President Donald Trump’s sweeping tariffs are set to drive up the cost of Boeing and Airbus planes, GE Aerospace engines, and hundreds of other aerospace and defense products, threatening an industry that helps soften the U.S. trade deficit by more than $100 billion a year.
“It certainly makes things more expensive for the industry,” Dak Hardwick, vice president of international affairs at the Aerospace Industries Association, which represents Boeing, GE Aerospace, Airbus and dozens of other aerospace and defense companies, said of the tariffs.
The industry group said it is asking the Trump administration to uphold provisions in a nearly half-century old trade agreement that allows for duty-free trade of civilian aircraft and imports tied to defense and national security.
“The line is certainly long” for requests to the White House, Hardwick said.

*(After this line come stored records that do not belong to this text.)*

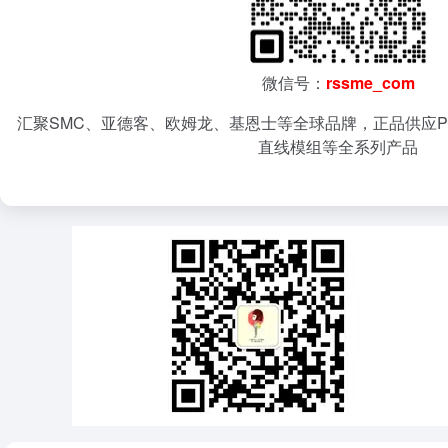
微信号：
rssme_com
汇聚SMC、亚德客、欧姆龙、基恩士等全球品牌，正品供应P
直线模组等全系列产品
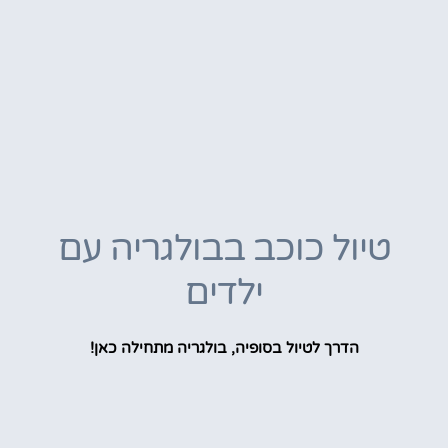
טיול כוכב בבולגריה עם
ילדים
הדרך לטיול בסופיה, בולגריה מתחילה כאן!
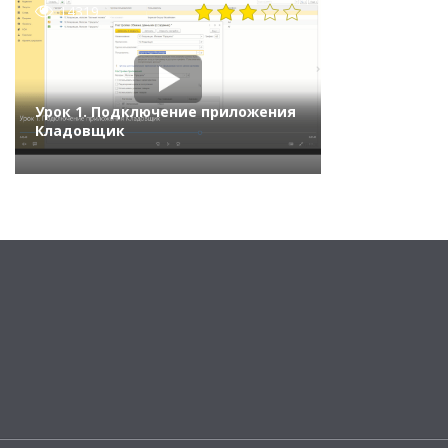
14319
Урок 1. Подключение приложения
Кладовщик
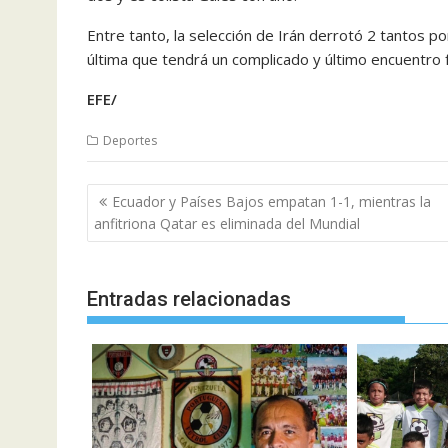
Entre tanto, la selección de Irán derrotó 2 tantos po
última que tendrá un complicado y último encuentro 
EFE/
Deportes
Navegación
Ecuador y Países Bajos empatan 1-1, mientras la
de
anfitriona Qatar es eliminada del Mundial
entradas
Entradas relacionadas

Trump’s executive order announcing the tariffs said trade and economic policies around the world have exacerbated a decline in overall U.S. manufacturing.
Regarding innovation in the defense sector, the order stated, “If the United States wishes to maintain an effective security umbrella to defend its citizens and homeland, as well as for its allies and partners, it needs to have a large upstream manufacturing and goods-producing ecosystem to manufacture these products without undue reliance on imports for key inputs.”
The aerospace industry has long been a top exporter for the United States. At Boeing alone, more than two-thirds of its airplane orders over the past decade came from customers outside of the United States, according to company data.
“Free trade is very important to us,” Boeing CEO Kelly Ortberg said at a Senate hearing Wednesday. “We really are the ideal kind of an export company where we’re outselling internationally. It’s creating U.S. jobs, long-term high value U.S. jobs. So it’s important that we continue to have access to that market and that we don’t get in a situation where certain markets become closed to us.”
The industry has mostly bought and sold planes and parts without having to pay tariffs under a 45-year-old trade agreement, which would be derailed by Trump’s new tariffs. The president this week introduced levies of 10% on countries around the world, with higher duties on certain countries and regions, some of which like Europe, are key to the aerospace industry.